AIM OF THE TASK - Each record that follows is to be output in full, precisely as written.
(Beginning of SUPPLIED MATERIAL)
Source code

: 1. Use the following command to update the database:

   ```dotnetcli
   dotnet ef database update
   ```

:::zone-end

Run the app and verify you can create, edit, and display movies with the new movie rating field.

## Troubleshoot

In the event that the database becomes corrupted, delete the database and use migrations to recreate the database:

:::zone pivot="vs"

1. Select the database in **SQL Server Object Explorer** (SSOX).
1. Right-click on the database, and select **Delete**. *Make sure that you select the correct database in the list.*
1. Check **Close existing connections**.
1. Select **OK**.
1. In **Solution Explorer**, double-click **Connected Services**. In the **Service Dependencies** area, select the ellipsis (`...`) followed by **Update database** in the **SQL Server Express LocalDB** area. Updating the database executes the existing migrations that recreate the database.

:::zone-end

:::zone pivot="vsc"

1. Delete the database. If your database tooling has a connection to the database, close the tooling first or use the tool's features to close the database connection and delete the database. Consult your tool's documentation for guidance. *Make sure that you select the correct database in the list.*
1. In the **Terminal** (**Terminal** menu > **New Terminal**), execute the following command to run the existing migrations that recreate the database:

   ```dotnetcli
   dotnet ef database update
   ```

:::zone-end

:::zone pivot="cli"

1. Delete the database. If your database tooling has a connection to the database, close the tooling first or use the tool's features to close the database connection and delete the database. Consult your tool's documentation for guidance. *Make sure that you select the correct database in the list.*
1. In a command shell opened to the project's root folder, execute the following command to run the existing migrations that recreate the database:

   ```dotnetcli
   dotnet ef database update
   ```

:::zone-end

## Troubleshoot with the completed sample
(End of SUPPLIED MATERIAL)
ANSWER BELOW -
Source code

: 1. Use the following command to update the database:

   ```dotnetcli
   dotnet ef database update
   ```

:::zone-end

Run the app and verify you can create, edit, and display movies with the new movie rating field.

## Troubleshoot

In the event that the database becomes corrupted, delete the database and use migrations to recreate the database:

:::zone pivot="vs"

1. Select the database in **SQL Server Object Explorer** (SSOX).
1. Right-click on the database, and select **Delete**. *Make sure that you select the correct database in the list.*
1. Check **Close existing connections**.
1. Select **OK**.
1. In **Solution Explorer**, double-click **Connected Services**. In the **Service Dependencies** area, select the ellipsis (`...`) followed by **Update database** in the **SQL Server Express LocalDB** area. Updating the database executes the existing migrations that recreate the database.

:::zone-end

:::zone pivot="vsc"

1. Delete the database. If your database tooling has a connection to the database, close the tooling first or use the tool's features to close the database connection and delete the database. Consult your tool's documentation for guidance. *Make sure that you select the correct database in the list.*
1. In the **Terminal** (**Terminal** menu > **New Terminal**), execute the following command to run the existing migrations that recreate the database:

   ```dotnetcli
   dotnet ef database update
   ```

:::zone-end

:::zone pivot="cli"

1. Delete the database. If your database tooling has a connection to the database, close the tooling first or use the tool's features to close the database connection and delete the database. Consult your tool's documentation for guidance. *Make sure that you select the correct database in the list.*
1. In a command shell opened to the project's root folder, execute the following command to run the existing migrations that recreate the database:

   ```dotnetcli
   dotnet ef database update
   ```

:::zone-end

## Troubleshoot with the completed sample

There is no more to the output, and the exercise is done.